*** Opening EXCERPTED TEXT ***

The phenomenon of informal combatants – à la Spanish Civil War where approximately 1,500 Canadians and thousands more Britons went – appears to have a “romantic” tone in the minds of some nations and perhaps especially in Western countries (ostensibly the liberal democracies), and one should be overwhelmingly concerned for the legality and the impacts on human rights, claims against the state, and even the child soldier phenomena.
Who’s Apin’ Who?
Canada’s Foreign Minister Mélanie Joly, under the country’s ruling Liberal Party, stated that Canadians’ choices to go to Ukraine to fight against Russian forces as foreign fighters were “individual decisions.” She further remarked, “[w]e understand that people of Ukrainian descent want to support their fellow Ukrainians and also that there is a desire to defend the motherland and in that sense it is their own individual decision …. Let me be clear: we are all very supportive of any form of support to Ukrainians right now.” Canada’s Defence Minister, Anita Anand, championed the call by stating that, “all foreigners willing to defend Ukraine and world order” to make contact with Ukraine’s foreign diplomatic missions. The United Kingdom’s Foreign Secretary, Liz Truss, is similarly supportive of UK nationals going off to fight in Ukraine, commenting that people need to make their own decisions regarding the fight “for democracy.” President Volodymyr Zelensky has increasingly framed Putin’s invasion of Ukraine as a fight for the defense and security of Europe, not for Ukraine exclusively, noting: “If we fall, you will fall.”
Informal Combatants: Wither Law?
While few should be surprised by Putin’s illegal and reprehensible aggression and military offensive in Ukraine, Western states’ acquiescence in the, colloquially foreign fighter phenomenon, and the creation of foreign legions contravenes established positions and laws on the matter. The West’s departure from its laws on its citizens participation in foreign wars (for the United Kingdom, the Foreign Enlistment Act 1870), constitutes a crisis-in-the-making. Although we have yet to observe the true scope of this emerging though not-so-embryonic crisis manufactured by states that are either fully compliant with citizens going abroad to fight and those that are awkwardly silent or attempting to evade the formulation of an official position – notably here, the United States, United Kingdom, and Canada – through their forceful ignorance and hypocrisy, their present positions support these events. In so doing, they place their own citizens who fight abroad in dangerous positions that may result in legal repercussions, at the very least.

*** Closing EXCERPTED TEXT ***

**EXERCISE AIM**
Extend the piece on Western governments' stance toward their citizens fighting in Ukraine, picking up after its final sentence.

*** Opening DATA TO EXAMINE ***

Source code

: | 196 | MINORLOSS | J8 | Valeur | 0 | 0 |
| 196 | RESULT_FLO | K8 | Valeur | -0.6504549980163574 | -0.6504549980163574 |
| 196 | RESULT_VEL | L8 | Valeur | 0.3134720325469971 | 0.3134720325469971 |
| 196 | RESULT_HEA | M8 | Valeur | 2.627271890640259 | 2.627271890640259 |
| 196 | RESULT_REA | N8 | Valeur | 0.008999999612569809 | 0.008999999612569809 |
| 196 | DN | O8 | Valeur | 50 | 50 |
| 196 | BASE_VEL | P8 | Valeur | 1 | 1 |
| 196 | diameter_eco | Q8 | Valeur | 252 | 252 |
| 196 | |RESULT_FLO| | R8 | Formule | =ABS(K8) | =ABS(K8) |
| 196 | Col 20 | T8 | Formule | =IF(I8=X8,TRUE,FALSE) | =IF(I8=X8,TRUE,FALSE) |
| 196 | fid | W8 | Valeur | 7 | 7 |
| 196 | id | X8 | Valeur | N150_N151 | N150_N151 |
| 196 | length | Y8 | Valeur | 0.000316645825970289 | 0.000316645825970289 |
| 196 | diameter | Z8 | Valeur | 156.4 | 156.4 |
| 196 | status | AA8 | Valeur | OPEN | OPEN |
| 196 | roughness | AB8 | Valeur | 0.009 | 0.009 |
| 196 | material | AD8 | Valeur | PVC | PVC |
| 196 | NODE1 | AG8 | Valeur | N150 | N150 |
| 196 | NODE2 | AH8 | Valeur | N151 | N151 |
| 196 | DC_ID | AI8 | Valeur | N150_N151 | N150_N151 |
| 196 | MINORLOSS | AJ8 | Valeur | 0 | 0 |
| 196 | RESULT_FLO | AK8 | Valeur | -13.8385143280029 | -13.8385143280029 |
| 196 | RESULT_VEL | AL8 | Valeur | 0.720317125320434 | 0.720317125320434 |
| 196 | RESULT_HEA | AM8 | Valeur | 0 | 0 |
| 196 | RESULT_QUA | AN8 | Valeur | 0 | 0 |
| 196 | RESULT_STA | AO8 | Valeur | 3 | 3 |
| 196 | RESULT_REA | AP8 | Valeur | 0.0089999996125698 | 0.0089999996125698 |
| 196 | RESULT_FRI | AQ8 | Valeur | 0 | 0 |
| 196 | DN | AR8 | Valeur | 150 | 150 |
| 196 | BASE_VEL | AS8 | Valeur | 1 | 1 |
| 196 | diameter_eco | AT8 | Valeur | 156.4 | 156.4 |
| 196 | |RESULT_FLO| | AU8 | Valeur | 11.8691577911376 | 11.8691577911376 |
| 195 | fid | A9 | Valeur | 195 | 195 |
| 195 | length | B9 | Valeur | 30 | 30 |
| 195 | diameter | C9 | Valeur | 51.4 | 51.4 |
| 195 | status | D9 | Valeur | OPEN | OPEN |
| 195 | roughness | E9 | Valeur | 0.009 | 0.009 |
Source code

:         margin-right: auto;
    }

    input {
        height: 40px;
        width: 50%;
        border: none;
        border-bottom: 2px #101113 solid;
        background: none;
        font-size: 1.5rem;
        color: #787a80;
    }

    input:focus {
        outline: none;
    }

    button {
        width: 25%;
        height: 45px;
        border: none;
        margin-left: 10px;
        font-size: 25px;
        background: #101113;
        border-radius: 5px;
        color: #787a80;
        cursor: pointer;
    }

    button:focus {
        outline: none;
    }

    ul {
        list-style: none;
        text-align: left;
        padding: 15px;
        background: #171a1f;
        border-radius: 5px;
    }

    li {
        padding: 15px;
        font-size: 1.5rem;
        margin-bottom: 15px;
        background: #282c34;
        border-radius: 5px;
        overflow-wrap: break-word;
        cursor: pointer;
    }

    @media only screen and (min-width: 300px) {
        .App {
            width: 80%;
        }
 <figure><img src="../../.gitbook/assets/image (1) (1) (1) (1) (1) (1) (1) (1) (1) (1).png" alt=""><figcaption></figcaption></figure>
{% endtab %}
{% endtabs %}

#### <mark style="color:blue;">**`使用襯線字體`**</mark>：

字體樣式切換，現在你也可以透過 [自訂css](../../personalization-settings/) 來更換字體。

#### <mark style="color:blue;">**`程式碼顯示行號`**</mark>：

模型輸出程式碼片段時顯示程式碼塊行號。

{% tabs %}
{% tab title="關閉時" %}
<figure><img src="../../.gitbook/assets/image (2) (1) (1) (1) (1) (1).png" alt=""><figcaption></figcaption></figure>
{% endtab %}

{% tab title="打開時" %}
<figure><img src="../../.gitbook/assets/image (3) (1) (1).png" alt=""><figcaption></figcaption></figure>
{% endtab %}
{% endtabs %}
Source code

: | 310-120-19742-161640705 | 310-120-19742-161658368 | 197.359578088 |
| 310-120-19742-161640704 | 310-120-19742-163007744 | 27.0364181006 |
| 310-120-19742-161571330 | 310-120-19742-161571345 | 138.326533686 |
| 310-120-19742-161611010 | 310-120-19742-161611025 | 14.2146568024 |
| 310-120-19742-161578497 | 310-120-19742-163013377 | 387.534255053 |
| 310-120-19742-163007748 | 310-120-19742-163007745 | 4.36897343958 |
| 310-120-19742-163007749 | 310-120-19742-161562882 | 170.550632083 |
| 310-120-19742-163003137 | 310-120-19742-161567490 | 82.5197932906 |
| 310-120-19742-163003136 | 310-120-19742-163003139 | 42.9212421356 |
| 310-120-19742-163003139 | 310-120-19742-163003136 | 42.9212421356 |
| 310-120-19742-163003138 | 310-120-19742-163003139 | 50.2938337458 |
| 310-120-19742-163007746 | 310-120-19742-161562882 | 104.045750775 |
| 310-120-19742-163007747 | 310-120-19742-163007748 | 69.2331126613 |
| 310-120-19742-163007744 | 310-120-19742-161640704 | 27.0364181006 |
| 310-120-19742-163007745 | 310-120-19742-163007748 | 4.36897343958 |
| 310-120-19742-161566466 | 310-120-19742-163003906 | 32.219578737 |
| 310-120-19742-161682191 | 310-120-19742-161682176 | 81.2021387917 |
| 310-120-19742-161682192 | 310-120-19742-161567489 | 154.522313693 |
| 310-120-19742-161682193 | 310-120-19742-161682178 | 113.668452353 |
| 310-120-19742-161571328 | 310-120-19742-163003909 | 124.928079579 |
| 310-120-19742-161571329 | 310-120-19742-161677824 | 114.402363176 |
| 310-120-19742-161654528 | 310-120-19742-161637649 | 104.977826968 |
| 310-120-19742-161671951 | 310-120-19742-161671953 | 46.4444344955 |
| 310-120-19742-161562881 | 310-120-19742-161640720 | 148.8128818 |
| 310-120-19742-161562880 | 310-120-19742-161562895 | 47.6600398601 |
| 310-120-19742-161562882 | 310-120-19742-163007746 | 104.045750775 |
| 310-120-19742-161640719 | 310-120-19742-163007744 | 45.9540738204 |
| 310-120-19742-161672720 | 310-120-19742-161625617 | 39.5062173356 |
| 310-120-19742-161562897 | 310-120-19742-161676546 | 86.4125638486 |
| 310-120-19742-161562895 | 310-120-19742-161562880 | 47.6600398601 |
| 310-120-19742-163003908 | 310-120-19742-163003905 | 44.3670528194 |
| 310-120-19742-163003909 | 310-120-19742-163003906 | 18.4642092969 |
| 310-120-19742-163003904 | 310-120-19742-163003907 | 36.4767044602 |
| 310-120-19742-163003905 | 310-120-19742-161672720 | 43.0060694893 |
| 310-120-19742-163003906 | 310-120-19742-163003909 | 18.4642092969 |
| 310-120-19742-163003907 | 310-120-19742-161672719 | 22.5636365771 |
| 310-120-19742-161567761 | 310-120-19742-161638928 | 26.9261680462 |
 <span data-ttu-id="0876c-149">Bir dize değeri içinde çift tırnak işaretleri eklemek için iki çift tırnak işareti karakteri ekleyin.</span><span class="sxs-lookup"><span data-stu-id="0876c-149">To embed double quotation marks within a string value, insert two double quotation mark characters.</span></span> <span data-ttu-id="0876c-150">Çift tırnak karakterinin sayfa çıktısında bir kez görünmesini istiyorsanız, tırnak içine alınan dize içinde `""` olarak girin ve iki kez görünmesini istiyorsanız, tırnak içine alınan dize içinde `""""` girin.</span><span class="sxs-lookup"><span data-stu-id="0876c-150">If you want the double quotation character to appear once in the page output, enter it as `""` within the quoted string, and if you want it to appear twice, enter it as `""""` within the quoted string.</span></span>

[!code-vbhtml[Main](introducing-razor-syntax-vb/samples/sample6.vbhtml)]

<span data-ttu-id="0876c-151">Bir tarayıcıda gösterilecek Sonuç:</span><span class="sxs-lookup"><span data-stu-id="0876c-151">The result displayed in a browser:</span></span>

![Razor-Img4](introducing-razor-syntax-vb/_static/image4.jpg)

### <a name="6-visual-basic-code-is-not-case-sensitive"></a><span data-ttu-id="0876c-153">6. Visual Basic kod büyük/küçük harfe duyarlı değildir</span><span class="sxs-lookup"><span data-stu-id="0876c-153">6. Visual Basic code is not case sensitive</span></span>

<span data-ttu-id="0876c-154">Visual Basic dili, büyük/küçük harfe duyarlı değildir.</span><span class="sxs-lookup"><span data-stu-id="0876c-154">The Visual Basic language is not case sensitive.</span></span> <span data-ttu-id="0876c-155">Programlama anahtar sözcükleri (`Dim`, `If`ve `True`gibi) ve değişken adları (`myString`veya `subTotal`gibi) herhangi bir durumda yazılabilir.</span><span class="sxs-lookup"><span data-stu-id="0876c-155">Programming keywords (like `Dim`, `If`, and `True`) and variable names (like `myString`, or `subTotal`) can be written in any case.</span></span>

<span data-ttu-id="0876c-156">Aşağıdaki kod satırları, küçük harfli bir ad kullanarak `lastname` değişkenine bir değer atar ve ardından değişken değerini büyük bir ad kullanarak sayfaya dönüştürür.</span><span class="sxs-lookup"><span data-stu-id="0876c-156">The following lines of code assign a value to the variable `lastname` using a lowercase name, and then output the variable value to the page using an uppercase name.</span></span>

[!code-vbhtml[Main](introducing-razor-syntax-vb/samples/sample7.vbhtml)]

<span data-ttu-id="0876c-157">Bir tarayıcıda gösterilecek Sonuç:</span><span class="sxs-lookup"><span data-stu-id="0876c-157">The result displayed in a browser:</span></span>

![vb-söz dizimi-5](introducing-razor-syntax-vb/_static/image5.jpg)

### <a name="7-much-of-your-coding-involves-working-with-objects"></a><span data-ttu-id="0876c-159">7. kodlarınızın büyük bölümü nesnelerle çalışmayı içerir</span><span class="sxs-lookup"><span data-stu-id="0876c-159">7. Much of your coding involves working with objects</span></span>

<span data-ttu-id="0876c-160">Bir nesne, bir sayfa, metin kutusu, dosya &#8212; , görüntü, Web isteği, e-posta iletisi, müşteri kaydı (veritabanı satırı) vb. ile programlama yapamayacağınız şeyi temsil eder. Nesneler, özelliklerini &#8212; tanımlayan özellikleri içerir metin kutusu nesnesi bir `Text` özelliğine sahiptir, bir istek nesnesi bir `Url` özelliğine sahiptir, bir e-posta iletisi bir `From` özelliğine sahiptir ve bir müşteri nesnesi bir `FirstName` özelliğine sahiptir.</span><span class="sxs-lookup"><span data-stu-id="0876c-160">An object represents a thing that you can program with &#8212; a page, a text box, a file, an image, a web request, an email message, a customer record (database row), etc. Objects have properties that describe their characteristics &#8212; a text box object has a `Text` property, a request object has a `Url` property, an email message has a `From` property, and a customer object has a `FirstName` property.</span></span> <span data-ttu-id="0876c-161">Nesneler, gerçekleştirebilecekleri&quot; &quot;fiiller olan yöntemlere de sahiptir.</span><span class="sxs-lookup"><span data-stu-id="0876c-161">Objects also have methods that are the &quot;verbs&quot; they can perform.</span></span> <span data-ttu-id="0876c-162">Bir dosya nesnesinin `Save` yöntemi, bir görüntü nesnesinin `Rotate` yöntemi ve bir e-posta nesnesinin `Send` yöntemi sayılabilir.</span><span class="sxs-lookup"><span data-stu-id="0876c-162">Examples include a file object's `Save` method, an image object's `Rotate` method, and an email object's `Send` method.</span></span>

*** Closing DATA TO EXAMINE ***

**ANSWER AREA**
Canada’s encouragement of foreign fighters from Canada, which resides somewhere in the hundreds, supports the establishment of a dangerous precedent suffused with risk that will further damage Canada’s tarnished reputation as a self-professed liberal democracy. It champions the idea for citizens of other states that the circumvention of national laws and potential violation of state sovereignty through foreign interference in lieu of formal declarations or intervention and war, is not only acceptable, but also the right thing to do. The escalating conflict in Ukraine can now be conveniently used, as we are presently witnessing, to redefine foreign policies and in ways that Western states have typically criticized others for doing. Rather than seeing the war in Ukraine as a unifying imperative, the rapid unfolding of events tows a number of key elements to light: unilateralism under the guise of multilateralism and unity, grey-zone or unofficial, noncommittal style decision-making, obscure objectives and intentions, and the use of paramilitary forces as a principal adjunct to their own state interests and (military) capabilities.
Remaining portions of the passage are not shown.